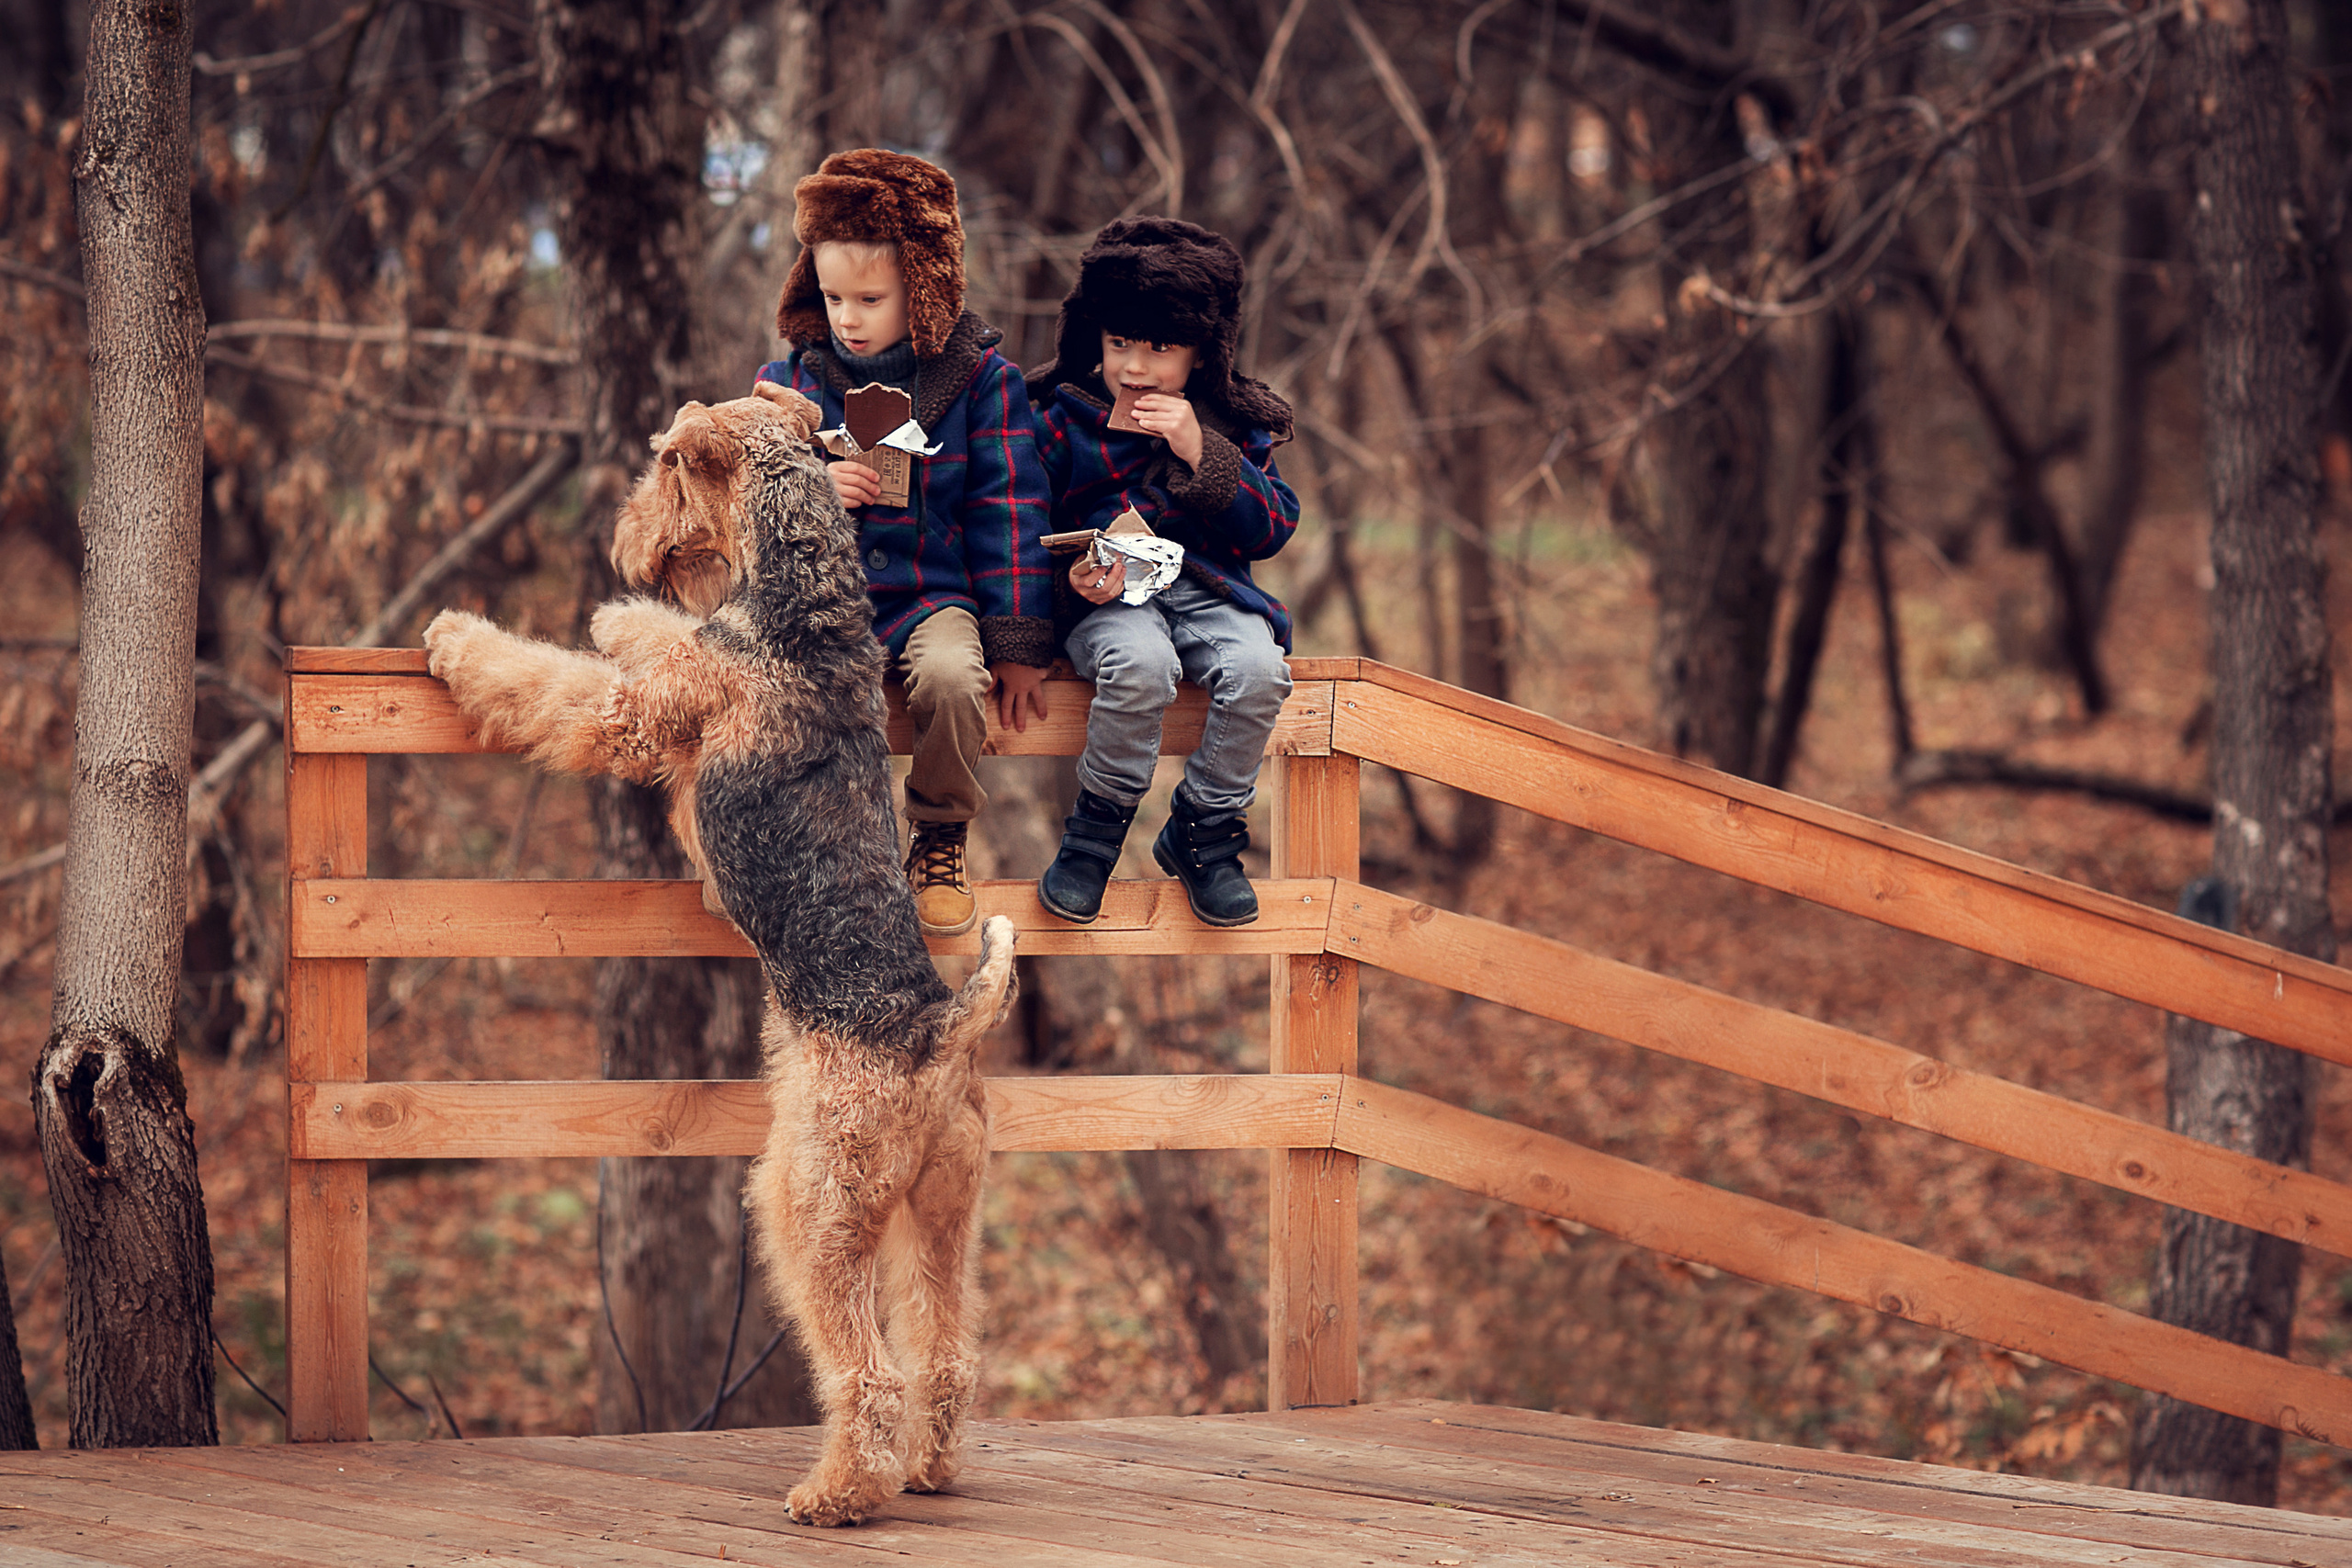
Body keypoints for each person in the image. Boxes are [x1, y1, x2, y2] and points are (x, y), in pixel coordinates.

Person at [757, 148, 1055, 936]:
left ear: (921, 287)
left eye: (869, 297)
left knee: (957, 680)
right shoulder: (792, 382)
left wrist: (1018, 639)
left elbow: (1011, 507)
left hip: (931, 597)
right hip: (823, 605)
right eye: (831, 296)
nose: (847, 316)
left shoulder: (982, 381)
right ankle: (796, 853)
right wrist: (813, 490)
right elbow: (744, 504)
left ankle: (939, 835)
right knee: (774, 694)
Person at [1028, 218, 1300, 928]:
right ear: (1094, 336)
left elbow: (1272, 527)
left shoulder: (1234, 423)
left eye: (1161, 348)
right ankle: (1095, 832)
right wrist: (1072, 582)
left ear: (1202, 351)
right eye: (1120, 344)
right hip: (1112, 604)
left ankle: (1203, 832)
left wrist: (1200, 450)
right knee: (1141, 666)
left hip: (1212, 591)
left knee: (1261, 670)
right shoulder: (1061, 418)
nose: (1136, 368)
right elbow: (1022, 529)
# # #
**WORK TO COMPLETE**
Repeat the listing in full and to the letter, excluding every image.

**RESULT BELOW**
Body keypoints for each person in the image. Boxes are [x1, y1, x2, y2] and points are (x, y), in pixel coordinates.

Person at [757, 148, 1055, 936]:
left ear: (921, 287)
left eye: (869, 297)
left knee: (957, 680)
right shoulder: (792, 382)
left wrist: (1018, 639)
left elbow: (1011, 507)
left hip: (931, 597)
right hip: (823, 605)
right eye: (831, 296)
nose: (847, 316)
left shoulder: (982, 381)
right ankle: (796, 853)
right wrist: (813, 490)
right elbow: (744, 504)
left ankle: (939, 835)
right knee: (774, 694)
Person at [1028, 218, 1300, 928]:
right ear: (1094, 336)
left elbow: (1272, 527)
left shoulder: (1234, 423)
left eye: (1161, 348)
right ankle: (1095, 832)
right wrist: (1072, 582)
left ear: (1202, 351)
right eye: (1120, 344)
right hip: (1112, 604)
left ankle: (1203, 832)
left wrist: (1200, 450)
right knee: (1141, 666)
left hip: (1212, 591)
left knee: (1261, 670)
right shoulder: (1061, 418)
nose: (1136, 368)
right elbow: (1022, 529)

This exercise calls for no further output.